(2026-03) Playing Tag with Okamoto-Schnorr; Three-Move Pairing-Free Blind Signatures from DDH
2026-03-22
This paper presents the first blind signature scheme in a pairing-free group with the following properties: (1) the signing protocol consists of only three moves; (2) the proof of one-more unforgeability relies solely on the Decisional Diffie-Hellman (DDH) assumption in the Random Oracle Model (ROM); and (3) the construction makes only black-box use of the underlying group. This resolves a major open problem in the area, as all prior pairing-free blind signatures either additionally relied on the Algebraic Group Model (AGM) or required at least four moves. Moreover, a recent lower bound by Dietz et al. (ePrint, '26) shows that three moves are optimal for such constructions.
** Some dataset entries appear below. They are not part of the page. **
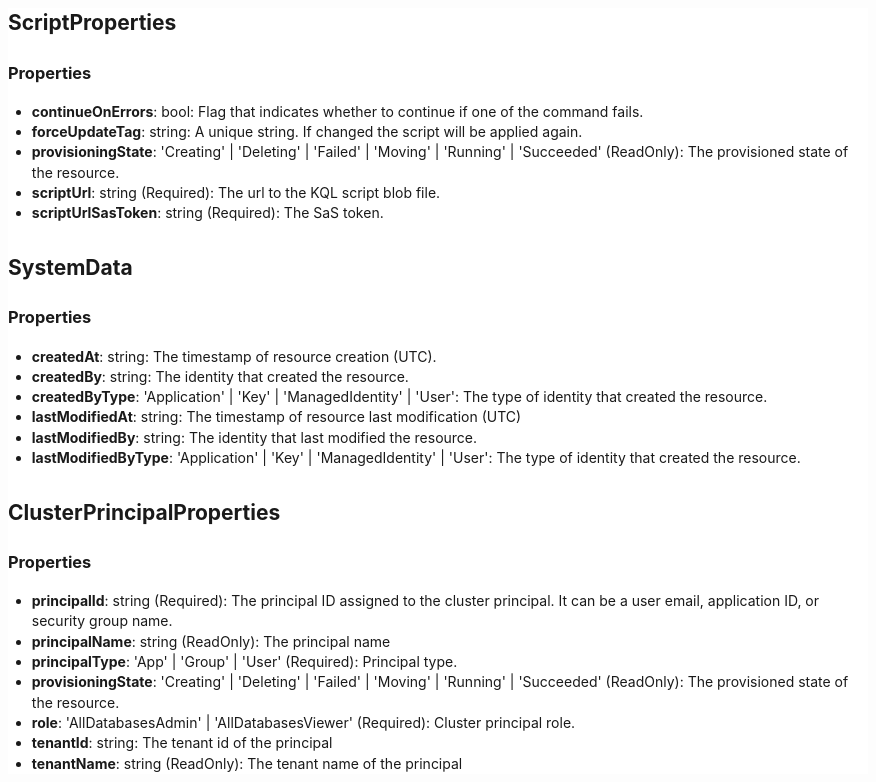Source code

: ## ScriptProperties
### Properties
* **continueOnErrors**: bool: Flag that indicates whether to continue if one of the command fails.
* **forceUpdateTag**: string: A unique string. If changed the script will be applied again.
* **provisioningState**: 'Creating' | 'Deleting' | 'Failed' | 'Moving' | 'Running' | 'Succeeded' (ReadOnly): The provisioned state of the resource.
* **scriptUrl**: string (Required): The url to the KQL script blob file.
* **scriptUrlSasToken**: string (Required): The SaS token.

## SystemData
### Properties
* **createdAt**: string: The timestamp of resource creation (UTC).
* **createdBy**: string: The identity that created the resource.
* **createdByType**: 'Application' | 'Key' | 'ManagedIdentity' | 'User': The type of identity that created the resource.
* **lastModifiedAt**: string: The timestamp of resource last modification (UTC)
* **lastModifiedBy**: string: The identity that last modified the resource.
* **lastModifiedByType**: 'Application' | 'Key' | 'ManagedIdentity' | 'User': The type of identity that created the resource.

## ClusterPrincipalProperties
### Properties
* **principalId**: string (Required): The principal ID assigned to the cluster principal. It can be a user email, application ID, or security group name.
* **principalName**: string (ReadOnly): The principal name
* **principalType**: 'App' | 'Group' | 'User' (Required): Principal type.
* **provisioningState**: 'Creating' | 'Deleting' | 'Failed' | 'Moving' | 'Running' | 'Succeeded' (ReadOnly): The provisioned state of the resource.
* **role**: 'AllDatabasesAdmin' | 'AllDatabasesViewer' (Required): Cluster principal role.
* **tenantId**: string: The tenant id of the principal
* **tenantName**: string (ReadOnly): The tenant name of the principal


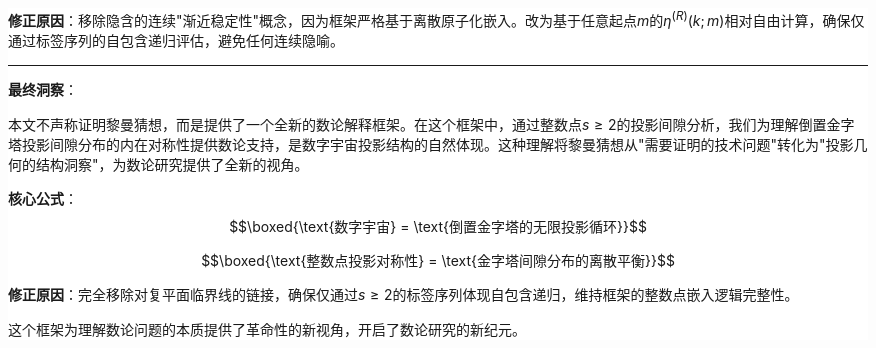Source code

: **修正原因**：移除隐含的连续"渐近稳定性"概念，因为框架严格基于离散原子化嵌入。改为基于任意起点$m$的$\eta^{(R)}(k; m)$相对自由计算，确保仅通过标签序列的自包含递归评估，避免任何连续隐喻。

---

**最终洞察**：

本文不声称证明黎曼猜想，而是提供了一个全新的数论解释框架。在这个框架中，通过整数点$s \geq 2$的投影间隙分析，我们为理解倒置金字塔投影间隙分布的内在对称性提供数论支持，是数字宇宙投影结构的自然体现。这种理解将黎曼猜想从"需要证明的技术问题"转化为"投影几何的结构洞察"，为数论研究提供了全新的视角。

**核心公式**：
$$\boxed{\text{数字宇宙} = \text{倒置金字塔的无限投影循环}}$$

$$\boxed{\text{整数点投影对称性} = \text{金字塔间隙分布的离散平衡}}$$

**修正原因**：完全移除对复平面临界线的链接，确保仅通过$s \geq 2$的标签序列体现自包含递归，维持框架的整数点嵌入逻辑完整性。

这个框架为理解数论问题的本质提供了革命性的新视角，开启了数论研究的新纪元。
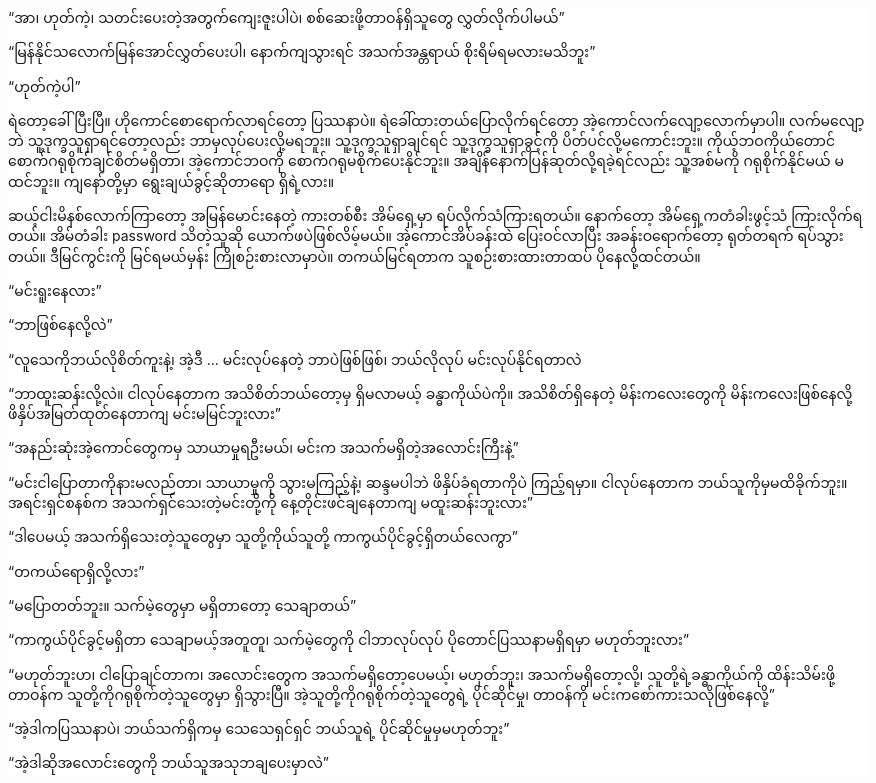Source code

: 
“အာ၊ ဟုတ်ကဲ့၊ သတင်းပေးတဲ့အတွက်ကျေးဇူးပါပဲ၊ စစ်ဆေးဖို့တာဝန်ရှိသူတွေ လွှတ်လိုက်ပါမယ်”


“မြန်နိုင်သလောက်မြန်အောင်လွှတ်ပေးပါ၊ နောက်ကျသွားရင် အသက်အန္တရာယ် စိုးရိမ်ရမလားမသိဘူး”


“ဟုတ်ကဲ့ပါ”


ရဲတော့ခေါ်ပြီးပြီ။ ဟိုကောင်စောရောက်လာရင်တော့ ပြဿနာပဲ။ ရဲခေါ်ထားတယ်ပြောလိုက်ရင်တော့ အဲ့ကောင်လက်လျော့လောက်မှာပါ။ လက်မလျော့ဘဲ သူ့ဒုက္ခသူရှာရင်တော့လည်း ဘာမှလုပ်ပေးလို့မရဘူး။ သူ့ဒုက္ခသူရှာချင်ရင် သူ့ဒုက္ခသူရှာခွင့်ကို ပိတ်ပင်လို့မကောင်းဘူး။ ကိုယ့်ဘဝကိုယ်တောင် စောက်ဂရုစိုက်ချင်စိတ်မရှိတာ၊ အဲ့ကောင်ဘဝကို စောက်ဂရုမစိုက်ပေးနိုင်ဘူး။ အချိန်နောက်ပြန်ဆုတ်လို့ရခဲ့ရင်လည်း သူ့အစ်မကို ဂရုစိုက်နိုင်မယ် မထင်ဘူး။ ကျနော်‌တို့မှာ ရွေးချယ်ခွင့်ဆိုတာရော ရှိရဲ့လား။


ဆယ့်ငါးမိနစ်လောက်ကြာတော့ အမြန်မောင်းနေတဲ့ ကားတစ်စီး အိမ်ရှေ့မှာ ရပ်လိုက်သံကြားရတယ်။ နောက်တော့ အိမ်ရှေ့ကတံခါးဖွင့်သံ ကြားလိုက်ရတယ်။ အိမ်တံခါး password သိတဲ့သူဆို ယောက်ဖပဲဖြစ်လိမ့်မယ်။ အဲ့ကောင်အိပ်ခန်းထဲ ပြေးဝင်လာပြီး အခန်းဝရောက်တော့ ရုတ်တရက် ရပ်သွားတယ်။ ဒီမြင်ကွင်းကို မြင်ရမယ်မှန်း ကြိုစဉ်းစားလာမှာပဲ။ တကယ်မြင်ရတာက သူစဉ်းစားထားတာထပ် ပိုနေလို့ထင်တယ်။


“မင်းရူးနေလား”


“ဘာဖြစ်နေလို့လဲ”


“လူသေကိုဘယ်လိုစိတ်ကူးနဲ့၊ အဲ့ဒီ ... မင်းလုပ်နေတဲ့ ဘာပဲဖြစ်ဖြစ်၊ ဘယ်လိုလုပ် မင်းလုပ်နိုင်ရတာလဲ


“ဘာထူးဆန်းလို့လဲ။ ငါလုပ်နေတာက အသိစိတ်ဘယ်တော့မှ ရှိမလာမယ့် ခန္ဓာကိုယ်ပဲကို။ အသိစိတ်ရှိနေတဲ့ မိန်းကလေးတွေကို‌ မိန်းကလေးဖြစ်နေလို့ ဖိနှိပ်အမြတ်‌ထုတ်နေတာကျ မင်းမမြင်ဘူးလား”


“အနည်းဆုံးအဲ့ကောင်တွေကမှ သာယာမှုရ‌ဦးမယ်၊ မင်းက အသက်မရှိတဲ့အလောင်းကြီးနဲ့”


“မင်းငါပြောတာကိုနားမလည်တာ၊ သာယာမှုကို သွားမကြည့်နဲ့၊ ဆန္ဒမပါဘဲ ဖိနှိပ်ခံရတာကိုပဲ ကြည့်ရမှာ။ ငါလုပ်နေတာက ဘယ်သူကိုမှမထိခိုက်ဘူး။ အရင်းရှင်စနစ်က အသက်ရှင်သေးတဲ့မင်းတို့ကို နေ့တိုင်းဖင်ချနေတာကျ မထူးဆန်းဘူးလား”


“ဒါပေမယ့် အသက်ရှိသေးတဲ့သူတွေမှာ သူတို့ကိုယ်သူတို့ ကာကွယ်ပိုင်ခွင့်ရှိတယ်လေကွာ”


“တကယ်ရောရှိလို့လား”


“မပြောတတ်ဘူး။ သက်မဲ့တွေမှာ မရှိတာတော့ သေချာတယ်”


“ကာကွယ်ပိုင်ခွင့်မရှိတာ သေချာမယ့်အတူတူ၊ သက်မဲ့တွေကို ငါဘာလုပ်လုပ် ပိုတောင်ပြဿနာမရှိရမှာ မဟုတ်ဘူးလား”


“မဟုတ်ဘူးဟ၊ ငါပြောချင်တာက၊ အလောင်းတွေက အသက်မရှိတော့ပေမယ့်၊ မဟုတ်ဘူး၊ အသက်မရှိတော့လို့၊ သူတို့ရဲ့ခန္ဓာကိုယ်ကို ထိန်းသိမ်းဖို့တာဝန်က သူတို့ကိုဂရုစိုက်တဲ့သူတွေမှာ ရှိသွားပြီ။ အဲ့သူတို့ကိုဂရုစိုက်တဲ့သူတွေရဲ့ ပိုင်ဆိုင်မှု၊ တာဝန်ကို မင်းကစော်ကားသလိုဖြစ်နေလို့”


“အဲ့ဒါကပြဿနာပဲ၊ ဘယ်သက်ရှိကမှ သေသေရှင်ရှင် ဘယ်သူရဲ့ ပိုင်ဆိုင်မှုမှမဟုတ်ဘူး”


“အဲ့ဒါဆိုအလောင်းတွေကို ဘယ်သူအသုဘချပေးမှာလဲ”
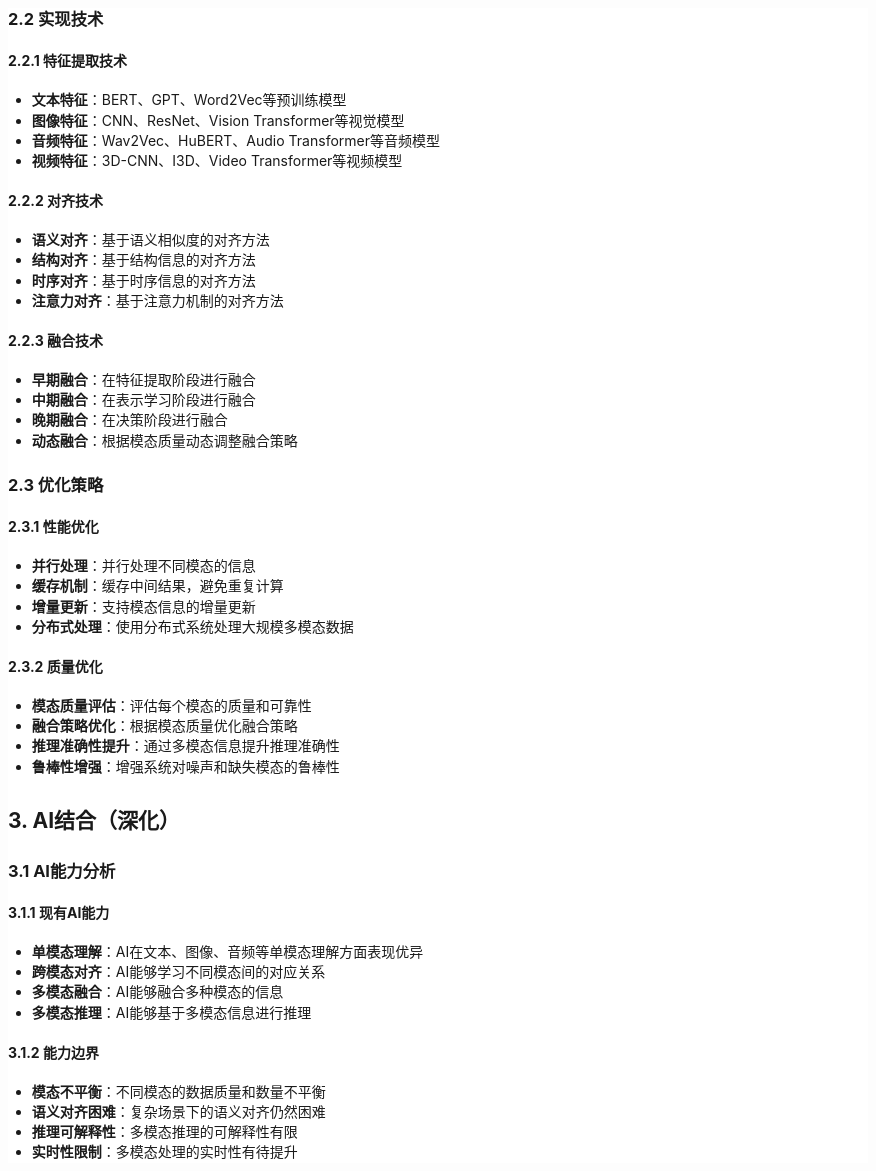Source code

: ### 2.2 实现技术

#### 2.2.1 特征提取技术

- **文本特征**：BERT、GPT、Word2Vec等预训练模型
- **图像特征**：CNN、ResNet、Vision Transformer等视觉模型
- **音频特征**：Wav2Vec、HuBERT、Audio Transformer等音频模型
- **视频特征**：3D-CNN、I3D、Video Transformer等视频模型

#### 2.2.2 对齐技术

- **语义对齐**：基于语义相似度的对齐方法
- **结构对齐**：基于结构信息的对齐方法
- **时序对齐**：基于时序信息的对齐方法
- **注意力对齐**：基于注意力机制的对齐方法

#### 2.2.3 融合技术

- **早期融合**：在特征提取阶段进行融合
- **中期融合**：在表示学习阶段进行融合
- **晚期融合**：在决策阶段进行融合
- **动态融合**：根据模态质量动态调整融合策略

### 2.3 优化策略

#### 2.3.1 性能优化

- **并行处理**：并行处理不同模态的信息
- **缓存机制**：缓存中间结果，避免重复计算
- **增量更新**：支持模态信息的增量更新
- **分布式处理**：使用分布式系统处理大规模多模态数据

#### 2.3.2 质量优化

- **模态质量评估**：评估每个模态的质量和可靠性
- **融合策略优化**：根据模态质量优化融合策略
- **推理准确性提升**：通过多模态信息提升推理准确性
- **鲁棒性增强**：增强系统对噪声和缺失模态的鲁棒性

## 3. AI结合（深化）

### 3.1 AI能力分析

#### 3.1.1 现有AI能力

- **单模态理解**：AI在文本、图像、音频等单模态理解方面表现优异
- **跨模态对齐**：AI能够学习不同模态间的对应关系
- **多模态融合**：AI能够融合多种模态的信息
- **多模态推理**：AI能够基于多模态信息进行推理

#### 3.1.2 能力边界

- **模态不平衡**：不同模态的数据质量和数量不平衡
- **语义对齐困难**：复杂场景下的语义对齐仍然困难
- **推理可解释性**：多模态推理的可解释性有限
- **实时性限制**：多模态处理的实时性有待提升
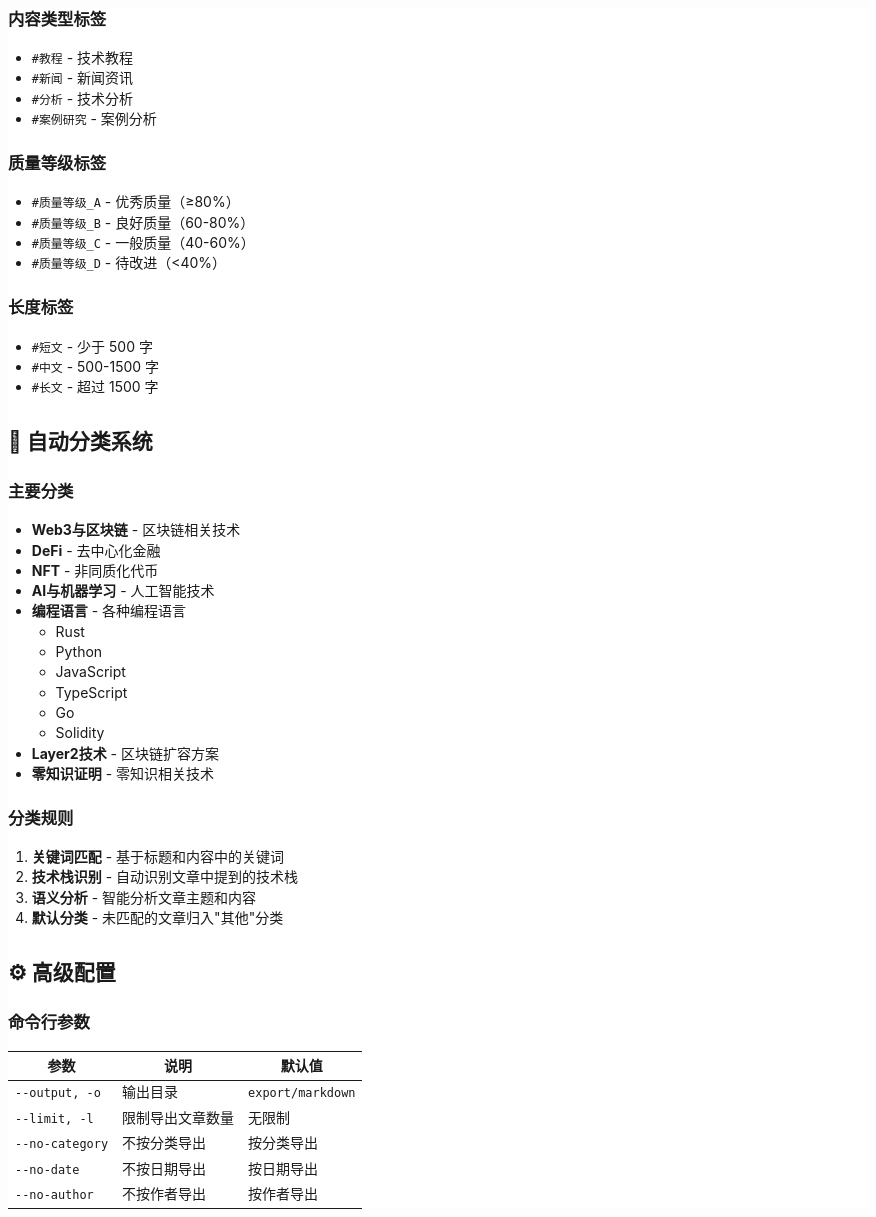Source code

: ### 内容类型标签
- `#教程` - 技术教程
- `#新闻` - 新闻资讯
- `#分析` - 技术分析
- `#案例研究` - 案例分析

### 质量等级标签
- `#质量等级_A` - 优秀质量（≥80%）
- `#质量等级_B` - 良好质量（60-80%）
- `#质量等级_C` - 一般质量（40-60%）
- `#质量等级_D` - 待改进（<40%）

### 长度标签
- `#短文` - 少于 500 字
- `#中文` - 500-1500 字
- `#长文` - 超过 1500 字

## 🎯 自动分类系统

### 主要分类
- **Web3与区块链** - 区块链相关技术
- **DeFi** - 去中心化金融
- **NFT** - 非同质化代币
- **AI与机器学习** - 人工智能技术
- **编程语言** - 各种编程语言
  - Rust
  - Python
  - JavaScript
  - TypeScript
  - Go
  - Solidity
- **Layer2技术** - 区块链扩容方案
- **零知识证明** - 零知识相关技术

### 分类规则
1. **关键词匹配** - 基于标题和内容中的关键词
2. **技术栈识别** - 自动识别文章中提到的技术栈
3. **语义分析** - 智能分析文章主题和内容
4. **默认分类** - 未匹配的文章归入"其他"分类

## ⚙️ 高级配置

### 命令行参数

| 参数 | 说明 | 默认值 |
|------|------|--------|
| `--output, -o` | 输出目录 | `export/markdown` |
| `--limit, -l` | 限制导出文章数量 | 无限制 |
| `--no-category` | 不按分类导出 | 按分类导出 |
| `--no-date` | 不按日期导出 | 按日期导出 |
| `--no-author` | 不按作者导出 | 按作者导出 |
Both the communication complexity and the signature size in our scheme consist of a constant number of group elements. Our construction in fact achieves strong one-more unforgeability (which was not known for any of the recent AGM-free constructions requiring four moves), and we also present a partially blind variant. Furthermore, blindness is statistical (in the ROM). Our approach is based on a new construction paradigm that combines a conventional (yet, by itself, not fully secure) blind signature scheme (specifically, the blind Okamoto-Schnorr scheme) with a carefully crafted algebraic MAC.